- **Task prompt**: In the following listing, find the lines containing "ridimensionata" and report them.

- **Given data**:
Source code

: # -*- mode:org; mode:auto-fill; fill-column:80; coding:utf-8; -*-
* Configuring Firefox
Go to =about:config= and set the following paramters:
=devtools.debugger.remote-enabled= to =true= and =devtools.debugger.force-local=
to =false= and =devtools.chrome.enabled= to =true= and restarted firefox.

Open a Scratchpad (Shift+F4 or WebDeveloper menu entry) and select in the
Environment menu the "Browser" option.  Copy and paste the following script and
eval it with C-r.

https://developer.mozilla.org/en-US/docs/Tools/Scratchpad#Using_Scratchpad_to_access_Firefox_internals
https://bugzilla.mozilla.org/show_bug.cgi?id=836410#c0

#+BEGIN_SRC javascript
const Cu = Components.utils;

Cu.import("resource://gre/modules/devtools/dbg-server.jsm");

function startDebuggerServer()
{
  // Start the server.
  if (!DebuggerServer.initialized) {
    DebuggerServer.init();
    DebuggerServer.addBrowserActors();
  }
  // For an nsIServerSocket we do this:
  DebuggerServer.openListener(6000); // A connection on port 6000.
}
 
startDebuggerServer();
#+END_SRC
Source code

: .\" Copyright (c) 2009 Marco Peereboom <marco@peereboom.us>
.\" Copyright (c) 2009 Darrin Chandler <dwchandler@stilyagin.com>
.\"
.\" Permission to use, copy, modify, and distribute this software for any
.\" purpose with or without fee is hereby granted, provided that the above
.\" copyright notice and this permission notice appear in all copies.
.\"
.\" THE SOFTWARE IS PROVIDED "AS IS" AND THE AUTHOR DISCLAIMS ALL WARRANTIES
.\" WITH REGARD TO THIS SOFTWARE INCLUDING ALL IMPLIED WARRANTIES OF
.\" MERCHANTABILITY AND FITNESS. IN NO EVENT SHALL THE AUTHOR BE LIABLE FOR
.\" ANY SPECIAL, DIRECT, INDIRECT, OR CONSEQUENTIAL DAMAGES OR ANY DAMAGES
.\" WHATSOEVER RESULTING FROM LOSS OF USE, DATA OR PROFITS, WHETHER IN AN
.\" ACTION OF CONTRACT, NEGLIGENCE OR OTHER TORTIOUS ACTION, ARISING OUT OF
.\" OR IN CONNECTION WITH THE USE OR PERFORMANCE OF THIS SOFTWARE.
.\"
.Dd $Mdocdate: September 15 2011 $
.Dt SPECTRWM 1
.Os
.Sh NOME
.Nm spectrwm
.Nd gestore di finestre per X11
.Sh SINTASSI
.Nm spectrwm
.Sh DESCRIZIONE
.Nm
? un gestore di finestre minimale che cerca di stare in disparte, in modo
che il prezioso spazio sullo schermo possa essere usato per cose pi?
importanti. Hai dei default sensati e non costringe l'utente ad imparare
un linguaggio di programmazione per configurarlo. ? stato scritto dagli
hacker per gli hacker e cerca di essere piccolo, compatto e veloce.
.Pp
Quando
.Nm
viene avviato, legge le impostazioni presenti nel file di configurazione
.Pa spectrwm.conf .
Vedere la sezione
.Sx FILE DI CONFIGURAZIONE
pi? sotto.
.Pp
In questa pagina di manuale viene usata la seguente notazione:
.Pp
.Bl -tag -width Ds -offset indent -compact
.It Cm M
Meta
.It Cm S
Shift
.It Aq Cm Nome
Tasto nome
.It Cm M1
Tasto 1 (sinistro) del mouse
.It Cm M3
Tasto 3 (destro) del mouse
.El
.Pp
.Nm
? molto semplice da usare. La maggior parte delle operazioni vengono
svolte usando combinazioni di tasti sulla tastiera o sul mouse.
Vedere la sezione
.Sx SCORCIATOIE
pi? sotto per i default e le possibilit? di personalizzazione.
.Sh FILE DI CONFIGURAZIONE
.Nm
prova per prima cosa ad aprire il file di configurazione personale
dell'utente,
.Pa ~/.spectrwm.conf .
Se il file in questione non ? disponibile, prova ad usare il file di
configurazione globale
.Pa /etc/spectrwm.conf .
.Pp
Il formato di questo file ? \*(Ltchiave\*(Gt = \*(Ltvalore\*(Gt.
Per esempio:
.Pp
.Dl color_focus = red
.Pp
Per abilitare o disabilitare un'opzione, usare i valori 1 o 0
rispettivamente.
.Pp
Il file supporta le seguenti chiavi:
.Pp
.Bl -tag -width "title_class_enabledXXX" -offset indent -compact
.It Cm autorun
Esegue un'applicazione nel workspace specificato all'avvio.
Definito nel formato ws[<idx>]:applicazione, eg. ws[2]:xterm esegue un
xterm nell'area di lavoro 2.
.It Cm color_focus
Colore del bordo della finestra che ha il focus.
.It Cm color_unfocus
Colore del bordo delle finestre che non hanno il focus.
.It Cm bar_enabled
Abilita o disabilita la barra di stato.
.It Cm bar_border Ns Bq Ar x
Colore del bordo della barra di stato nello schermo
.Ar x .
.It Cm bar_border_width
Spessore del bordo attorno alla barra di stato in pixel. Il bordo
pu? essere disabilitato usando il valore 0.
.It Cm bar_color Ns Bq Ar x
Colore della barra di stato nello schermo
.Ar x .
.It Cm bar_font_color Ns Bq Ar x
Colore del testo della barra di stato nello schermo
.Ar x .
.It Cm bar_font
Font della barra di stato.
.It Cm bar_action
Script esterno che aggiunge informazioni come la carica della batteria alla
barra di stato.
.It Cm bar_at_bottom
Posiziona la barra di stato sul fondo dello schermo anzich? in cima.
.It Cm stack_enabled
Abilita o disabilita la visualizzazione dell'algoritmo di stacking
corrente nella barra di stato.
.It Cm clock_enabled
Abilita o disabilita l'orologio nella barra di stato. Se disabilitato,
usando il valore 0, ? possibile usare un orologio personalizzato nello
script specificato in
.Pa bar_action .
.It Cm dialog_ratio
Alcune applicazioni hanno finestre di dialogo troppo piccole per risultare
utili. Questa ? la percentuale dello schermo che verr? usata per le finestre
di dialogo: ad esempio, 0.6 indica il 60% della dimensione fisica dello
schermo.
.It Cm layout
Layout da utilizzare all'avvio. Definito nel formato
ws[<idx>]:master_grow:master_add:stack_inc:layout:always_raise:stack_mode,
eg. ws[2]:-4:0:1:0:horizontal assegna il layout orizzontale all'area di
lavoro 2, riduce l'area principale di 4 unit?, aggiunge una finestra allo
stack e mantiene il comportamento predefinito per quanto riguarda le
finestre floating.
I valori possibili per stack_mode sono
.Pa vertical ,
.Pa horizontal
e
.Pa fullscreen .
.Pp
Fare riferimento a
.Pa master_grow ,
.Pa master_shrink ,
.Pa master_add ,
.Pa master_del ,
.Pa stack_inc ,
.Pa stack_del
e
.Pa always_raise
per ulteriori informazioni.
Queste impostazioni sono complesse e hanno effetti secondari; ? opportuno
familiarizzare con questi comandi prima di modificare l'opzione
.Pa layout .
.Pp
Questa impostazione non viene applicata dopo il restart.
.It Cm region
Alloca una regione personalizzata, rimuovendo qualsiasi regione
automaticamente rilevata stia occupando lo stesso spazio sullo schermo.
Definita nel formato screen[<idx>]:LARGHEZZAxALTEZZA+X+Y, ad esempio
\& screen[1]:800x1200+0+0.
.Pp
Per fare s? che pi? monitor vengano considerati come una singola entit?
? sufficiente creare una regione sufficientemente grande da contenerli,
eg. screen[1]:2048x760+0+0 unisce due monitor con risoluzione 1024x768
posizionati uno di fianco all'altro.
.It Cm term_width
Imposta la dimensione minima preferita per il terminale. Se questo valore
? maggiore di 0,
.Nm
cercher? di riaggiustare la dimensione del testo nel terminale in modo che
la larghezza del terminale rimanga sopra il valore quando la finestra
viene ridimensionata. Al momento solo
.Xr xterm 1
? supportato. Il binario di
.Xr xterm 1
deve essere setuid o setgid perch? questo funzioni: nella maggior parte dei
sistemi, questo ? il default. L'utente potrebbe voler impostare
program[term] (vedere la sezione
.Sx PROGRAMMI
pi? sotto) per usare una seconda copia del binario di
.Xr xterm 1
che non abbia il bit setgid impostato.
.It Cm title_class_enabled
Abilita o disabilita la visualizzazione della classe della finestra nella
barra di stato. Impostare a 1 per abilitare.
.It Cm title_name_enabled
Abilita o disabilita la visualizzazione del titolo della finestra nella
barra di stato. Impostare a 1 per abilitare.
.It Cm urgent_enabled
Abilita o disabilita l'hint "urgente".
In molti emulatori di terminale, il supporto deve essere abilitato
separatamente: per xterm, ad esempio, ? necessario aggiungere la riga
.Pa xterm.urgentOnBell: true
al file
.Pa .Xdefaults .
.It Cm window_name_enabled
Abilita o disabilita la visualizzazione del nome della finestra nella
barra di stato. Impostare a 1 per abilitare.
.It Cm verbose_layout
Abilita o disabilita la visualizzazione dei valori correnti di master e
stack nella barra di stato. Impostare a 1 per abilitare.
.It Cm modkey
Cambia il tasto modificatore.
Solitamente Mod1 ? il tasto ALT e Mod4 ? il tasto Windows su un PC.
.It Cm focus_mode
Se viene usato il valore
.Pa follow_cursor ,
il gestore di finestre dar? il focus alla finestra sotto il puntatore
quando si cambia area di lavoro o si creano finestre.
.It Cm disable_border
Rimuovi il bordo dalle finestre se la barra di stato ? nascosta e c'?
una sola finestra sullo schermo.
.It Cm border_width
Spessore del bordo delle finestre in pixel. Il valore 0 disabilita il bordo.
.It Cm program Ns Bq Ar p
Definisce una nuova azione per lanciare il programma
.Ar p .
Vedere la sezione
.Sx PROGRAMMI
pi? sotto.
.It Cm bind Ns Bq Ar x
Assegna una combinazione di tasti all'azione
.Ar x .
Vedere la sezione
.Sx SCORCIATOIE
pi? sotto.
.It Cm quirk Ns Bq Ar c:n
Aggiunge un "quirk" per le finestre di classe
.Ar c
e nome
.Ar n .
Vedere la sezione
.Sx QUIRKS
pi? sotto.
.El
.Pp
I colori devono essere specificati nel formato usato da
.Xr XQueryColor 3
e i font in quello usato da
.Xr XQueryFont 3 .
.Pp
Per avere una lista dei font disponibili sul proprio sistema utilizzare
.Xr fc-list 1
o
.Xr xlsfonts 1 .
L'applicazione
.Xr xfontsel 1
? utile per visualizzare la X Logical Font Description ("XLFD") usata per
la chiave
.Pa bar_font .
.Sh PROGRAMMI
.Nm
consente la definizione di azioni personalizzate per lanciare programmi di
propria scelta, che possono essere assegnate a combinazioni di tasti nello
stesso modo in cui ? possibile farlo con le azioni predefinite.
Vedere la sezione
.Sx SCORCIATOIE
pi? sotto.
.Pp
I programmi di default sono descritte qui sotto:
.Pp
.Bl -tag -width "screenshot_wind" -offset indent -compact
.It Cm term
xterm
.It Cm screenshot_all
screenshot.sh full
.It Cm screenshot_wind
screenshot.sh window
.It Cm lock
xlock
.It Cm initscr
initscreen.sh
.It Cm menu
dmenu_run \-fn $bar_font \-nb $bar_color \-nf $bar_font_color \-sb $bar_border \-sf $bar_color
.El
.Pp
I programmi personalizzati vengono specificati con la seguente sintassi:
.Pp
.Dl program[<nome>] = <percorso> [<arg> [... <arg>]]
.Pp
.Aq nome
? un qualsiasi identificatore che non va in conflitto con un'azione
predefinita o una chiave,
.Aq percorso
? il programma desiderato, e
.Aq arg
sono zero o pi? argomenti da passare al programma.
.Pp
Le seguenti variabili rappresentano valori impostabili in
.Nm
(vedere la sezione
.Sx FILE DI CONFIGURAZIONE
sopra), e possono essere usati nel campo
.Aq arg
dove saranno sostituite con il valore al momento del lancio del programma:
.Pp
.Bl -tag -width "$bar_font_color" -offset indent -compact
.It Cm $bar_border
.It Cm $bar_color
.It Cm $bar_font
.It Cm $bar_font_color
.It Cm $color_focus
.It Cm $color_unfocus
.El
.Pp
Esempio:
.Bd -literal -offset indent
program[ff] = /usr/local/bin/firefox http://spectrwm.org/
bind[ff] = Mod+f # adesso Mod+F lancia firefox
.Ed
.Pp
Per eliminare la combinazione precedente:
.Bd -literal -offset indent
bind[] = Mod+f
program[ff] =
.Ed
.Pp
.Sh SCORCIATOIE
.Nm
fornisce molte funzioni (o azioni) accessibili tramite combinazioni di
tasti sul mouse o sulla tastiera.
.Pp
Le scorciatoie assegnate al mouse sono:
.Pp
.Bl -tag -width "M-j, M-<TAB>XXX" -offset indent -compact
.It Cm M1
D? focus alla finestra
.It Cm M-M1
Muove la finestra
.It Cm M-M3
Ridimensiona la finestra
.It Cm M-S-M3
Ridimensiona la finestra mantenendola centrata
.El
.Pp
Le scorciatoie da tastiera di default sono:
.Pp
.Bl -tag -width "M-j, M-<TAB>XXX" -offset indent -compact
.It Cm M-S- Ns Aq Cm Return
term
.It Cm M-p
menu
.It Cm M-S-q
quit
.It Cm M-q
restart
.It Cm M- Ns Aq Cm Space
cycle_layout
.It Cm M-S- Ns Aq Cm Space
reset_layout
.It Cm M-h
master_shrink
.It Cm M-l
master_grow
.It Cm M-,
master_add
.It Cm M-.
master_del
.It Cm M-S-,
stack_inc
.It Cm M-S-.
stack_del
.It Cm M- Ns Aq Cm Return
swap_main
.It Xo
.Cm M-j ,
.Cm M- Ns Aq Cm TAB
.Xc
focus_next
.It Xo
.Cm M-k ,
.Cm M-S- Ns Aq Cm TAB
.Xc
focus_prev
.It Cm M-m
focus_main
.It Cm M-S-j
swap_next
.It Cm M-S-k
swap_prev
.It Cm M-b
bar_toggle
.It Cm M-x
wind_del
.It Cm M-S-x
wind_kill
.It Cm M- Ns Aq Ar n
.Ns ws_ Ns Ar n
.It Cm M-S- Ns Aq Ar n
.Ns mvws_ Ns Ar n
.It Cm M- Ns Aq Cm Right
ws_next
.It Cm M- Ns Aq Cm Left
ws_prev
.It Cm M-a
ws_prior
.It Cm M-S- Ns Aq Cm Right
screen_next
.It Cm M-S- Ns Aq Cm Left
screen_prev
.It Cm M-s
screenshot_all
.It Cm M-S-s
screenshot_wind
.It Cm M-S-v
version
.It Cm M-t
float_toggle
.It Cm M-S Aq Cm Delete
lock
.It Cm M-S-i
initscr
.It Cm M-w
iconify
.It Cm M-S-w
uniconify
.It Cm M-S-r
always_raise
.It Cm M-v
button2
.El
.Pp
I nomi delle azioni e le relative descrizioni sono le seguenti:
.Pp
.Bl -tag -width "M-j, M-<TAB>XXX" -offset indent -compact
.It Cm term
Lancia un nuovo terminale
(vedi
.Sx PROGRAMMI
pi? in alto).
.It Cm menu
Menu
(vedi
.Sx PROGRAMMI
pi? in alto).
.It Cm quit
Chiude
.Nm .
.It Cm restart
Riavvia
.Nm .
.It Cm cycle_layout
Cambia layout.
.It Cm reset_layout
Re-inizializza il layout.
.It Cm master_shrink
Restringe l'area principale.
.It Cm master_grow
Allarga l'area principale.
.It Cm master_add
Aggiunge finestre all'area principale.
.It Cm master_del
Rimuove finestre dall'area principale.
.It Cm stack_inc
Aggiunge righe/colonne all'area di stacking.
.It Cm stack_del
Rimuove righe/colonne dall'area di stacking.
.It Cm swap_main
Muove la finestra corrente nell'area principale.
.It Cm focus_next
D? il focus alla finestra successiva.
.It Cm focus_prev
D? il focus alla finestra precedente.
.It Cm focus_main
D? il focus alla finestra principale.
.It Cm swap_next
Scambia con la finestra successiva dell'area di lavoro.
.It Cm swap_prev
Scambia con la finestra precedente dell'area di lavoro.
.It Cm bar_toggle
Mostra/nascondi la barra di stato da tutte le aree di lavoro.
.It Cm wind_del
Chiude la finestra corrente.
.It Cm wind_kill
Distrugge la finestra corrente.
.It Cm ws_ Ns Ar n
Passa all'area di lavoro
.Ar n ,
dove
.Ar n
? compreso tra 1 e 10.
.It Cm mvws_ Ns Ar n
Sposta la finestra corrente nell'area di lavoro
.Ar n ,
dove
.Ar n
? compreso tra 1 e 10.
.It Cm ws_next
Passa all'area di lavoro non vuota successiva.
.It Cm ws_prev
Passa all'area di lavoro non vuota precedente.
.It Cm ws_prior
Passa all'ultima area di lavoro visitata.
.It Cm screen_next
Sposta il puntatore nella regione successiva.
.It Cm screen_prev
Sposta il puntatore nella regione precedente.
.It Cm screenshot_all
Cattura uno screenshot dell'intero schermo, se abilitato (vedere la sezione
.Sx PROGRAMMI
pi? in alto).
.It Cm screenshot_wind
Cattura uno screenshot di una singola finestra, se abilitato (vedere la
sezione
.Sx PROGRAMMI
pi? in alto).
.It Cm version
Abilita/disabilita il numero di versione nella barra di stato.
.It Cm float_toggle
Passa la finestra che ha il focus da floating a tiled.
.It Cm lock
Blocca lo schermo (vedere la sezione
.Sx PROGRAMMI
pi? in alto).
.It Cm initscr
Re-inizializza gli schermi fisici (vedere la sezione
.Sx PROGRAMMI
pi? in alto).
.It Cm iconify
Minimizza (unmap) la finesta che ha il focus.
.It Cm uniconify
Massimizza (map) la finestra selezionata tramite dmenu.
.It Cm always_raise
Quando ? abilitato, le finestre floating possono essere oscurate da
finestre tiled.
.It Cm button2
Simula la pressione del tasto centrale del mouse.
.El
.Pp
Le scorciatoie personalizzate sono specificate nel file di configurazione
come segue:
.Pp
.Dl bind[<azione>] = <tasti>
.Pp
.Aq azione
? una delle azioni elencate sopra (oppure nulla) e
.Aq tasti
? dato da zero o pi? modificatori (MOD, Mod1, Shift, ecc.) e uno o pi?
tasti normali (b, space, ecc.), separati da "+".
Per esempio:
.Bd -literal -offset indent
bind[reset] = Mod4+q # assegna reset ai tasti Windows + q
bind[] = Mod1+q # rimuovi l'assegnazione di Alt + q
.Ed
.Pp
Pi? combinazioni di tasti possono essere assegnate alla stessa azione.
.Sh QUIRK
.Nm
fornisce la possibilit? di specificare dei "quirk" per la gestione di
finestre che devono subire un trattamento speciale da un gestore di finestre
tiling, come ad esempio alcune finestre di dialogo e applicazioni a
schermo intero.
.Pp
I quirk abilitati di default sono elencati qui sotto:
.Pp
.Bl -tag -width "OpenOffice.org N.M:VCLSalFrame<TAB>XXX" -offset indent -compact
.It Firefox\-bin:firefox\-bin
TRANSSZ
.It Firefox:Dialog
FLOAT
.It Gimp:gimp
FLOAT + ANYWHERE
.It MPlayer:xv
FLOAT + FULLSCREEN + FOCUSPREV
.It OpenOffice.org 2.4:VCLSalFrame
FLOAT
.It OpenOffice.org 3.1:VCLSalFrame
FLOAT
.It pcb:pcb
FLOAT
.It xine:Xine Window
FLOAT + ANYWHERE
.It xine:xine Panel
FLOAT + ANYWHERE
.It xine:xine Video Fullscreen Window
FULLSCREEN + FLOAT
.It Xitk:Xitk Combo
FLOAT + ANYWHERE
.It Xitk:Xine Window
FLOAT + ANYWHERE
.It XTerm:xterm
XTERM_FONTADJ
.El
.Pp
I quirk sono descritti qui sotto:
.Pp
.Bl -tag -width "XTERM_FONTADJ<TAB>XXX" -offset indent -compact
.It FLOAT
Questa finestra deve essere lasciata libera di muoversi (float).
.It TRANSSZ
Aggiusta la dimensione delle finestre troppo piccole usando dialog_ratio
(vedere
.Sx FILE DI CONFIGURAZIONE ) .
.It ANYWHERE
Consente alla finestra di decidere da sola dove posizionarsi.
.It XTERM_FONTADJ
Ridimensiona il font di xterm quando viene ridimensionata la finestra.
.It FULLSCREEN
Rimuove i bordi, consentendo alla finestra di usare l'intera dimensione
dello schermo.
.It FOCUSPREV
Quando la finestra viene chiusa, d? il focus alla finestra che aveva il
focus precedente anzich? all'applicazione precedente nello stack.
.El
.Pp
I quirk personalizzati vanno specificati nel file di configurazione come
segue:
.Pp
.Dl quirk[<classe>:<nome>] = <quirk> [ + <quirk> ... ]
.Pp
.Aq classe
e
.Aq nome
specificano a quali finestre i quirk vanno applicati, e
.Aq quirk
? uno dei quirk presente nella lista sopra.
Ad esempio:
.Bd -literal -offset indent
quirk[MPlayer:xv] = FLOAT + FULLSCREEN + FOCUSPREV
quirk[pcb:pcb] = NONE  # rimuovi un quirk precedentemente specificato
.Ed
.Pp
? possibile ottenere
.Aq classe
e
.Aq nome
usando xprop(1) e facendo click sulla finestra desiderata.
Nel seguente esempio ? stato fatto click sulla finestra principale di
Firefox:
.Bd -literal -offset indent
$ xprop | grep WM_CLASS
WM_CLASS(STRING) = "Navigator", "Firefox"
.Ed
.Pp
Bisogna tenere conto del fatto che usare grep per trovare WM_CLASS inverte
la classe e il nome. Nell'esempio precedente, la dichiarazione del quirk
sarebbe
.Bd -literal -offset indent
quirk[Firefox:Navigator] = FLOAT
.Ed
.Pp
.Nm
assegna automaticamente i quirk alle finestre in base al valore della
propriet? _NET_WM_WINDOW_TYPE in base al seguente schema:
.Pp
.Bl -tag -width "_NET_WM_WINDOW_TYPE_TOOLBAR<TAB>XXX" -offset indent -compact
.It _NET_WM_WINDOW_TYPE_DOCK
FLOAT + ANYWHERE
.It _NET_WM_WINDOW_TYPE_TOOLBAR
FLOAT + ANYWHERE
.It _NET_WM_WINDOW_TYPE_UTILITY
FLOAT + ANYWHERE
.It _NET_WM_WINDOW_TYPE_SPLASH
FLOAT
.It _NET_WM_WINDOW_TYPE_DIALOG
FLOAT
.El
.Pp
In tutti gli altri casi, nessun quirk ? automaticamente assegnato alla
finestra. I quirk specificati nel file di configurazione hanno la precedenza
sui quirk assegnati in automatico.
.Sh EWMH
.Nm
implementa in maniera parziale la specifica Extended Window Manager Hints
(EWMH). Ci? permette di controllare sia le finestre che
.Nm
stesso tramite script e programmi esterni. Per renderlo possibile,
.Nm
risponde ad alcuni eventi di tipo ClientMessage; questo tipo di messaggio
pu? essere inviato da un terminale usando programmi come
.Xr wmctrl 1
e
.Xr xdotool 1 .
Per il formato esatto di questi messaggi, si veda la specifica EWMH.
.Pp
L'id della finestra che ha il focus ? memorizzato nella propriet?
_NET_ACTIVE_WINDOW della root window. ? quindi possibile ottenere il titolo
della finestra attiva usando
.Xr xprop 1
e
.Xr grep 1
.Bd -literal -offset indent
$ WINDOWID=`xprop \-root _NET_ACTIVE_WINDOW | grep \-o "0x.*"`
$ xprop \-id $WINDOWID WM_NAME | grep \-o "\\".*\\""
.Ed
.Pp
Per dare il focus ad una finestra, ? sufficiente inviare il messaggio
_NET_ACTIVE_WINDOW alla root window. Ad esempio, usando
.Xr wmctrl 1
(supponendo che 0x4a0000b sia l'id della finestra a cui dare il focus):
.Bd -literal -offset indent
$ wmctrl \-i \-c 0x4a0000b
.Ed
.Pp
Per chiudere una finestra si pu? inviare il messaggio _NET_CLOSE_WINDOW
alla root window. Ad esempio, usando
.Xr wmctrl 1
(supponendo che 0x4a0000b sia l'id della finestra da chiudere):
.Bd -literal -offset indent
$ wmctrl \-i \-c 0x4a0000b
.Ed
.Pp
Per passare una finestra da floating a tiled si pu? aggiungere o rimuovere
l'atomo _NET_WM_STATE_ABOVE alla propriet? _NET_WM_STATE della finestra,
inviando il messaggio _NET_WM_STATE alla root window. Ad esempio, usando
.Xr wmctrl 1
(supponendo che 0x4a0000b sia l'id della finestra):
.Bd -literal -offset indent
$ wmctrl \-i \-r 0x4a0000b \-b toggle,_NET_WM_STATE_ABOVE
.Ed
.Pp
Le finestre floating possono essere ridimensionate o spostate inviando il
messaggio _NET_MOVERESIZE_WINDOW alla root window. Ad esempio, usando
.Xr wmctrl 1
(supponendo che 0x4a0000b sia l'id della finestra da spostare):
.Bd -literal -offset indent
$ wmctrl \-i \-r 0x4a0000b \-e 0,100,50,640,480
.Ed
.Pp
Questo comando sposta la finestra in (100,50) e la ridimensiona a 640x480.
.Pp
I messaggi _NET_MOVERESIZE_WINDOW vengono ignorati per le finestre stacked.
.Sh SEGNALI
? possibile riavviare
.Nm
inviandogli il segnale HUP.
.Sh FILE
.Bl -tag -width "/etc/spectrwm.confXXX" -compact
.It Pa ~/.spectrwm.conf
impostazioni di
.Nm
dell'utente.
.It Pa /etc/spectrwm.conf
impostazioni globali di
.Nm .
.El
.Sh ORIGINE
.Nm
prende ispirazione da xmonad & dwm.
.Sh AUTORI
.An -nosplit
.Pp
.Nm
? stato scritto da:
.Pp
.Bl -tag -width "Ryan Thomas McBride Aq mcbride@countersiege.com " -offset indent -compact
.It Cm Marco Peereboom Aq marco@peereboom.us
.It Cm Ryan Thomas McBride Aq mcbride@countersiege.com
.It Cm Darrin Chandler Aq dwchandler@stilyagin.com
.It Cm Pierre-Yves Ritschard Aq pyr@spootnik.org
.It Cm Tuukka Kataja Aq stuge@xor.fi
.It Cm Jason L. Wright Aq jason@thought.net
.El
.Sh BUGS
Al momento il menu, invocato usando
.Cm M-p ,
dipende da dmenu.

- **Response below**:
viene ridimensionata. Al momento solo
Ridimensiona il font di xterm quando viene ridimensionata la finestra.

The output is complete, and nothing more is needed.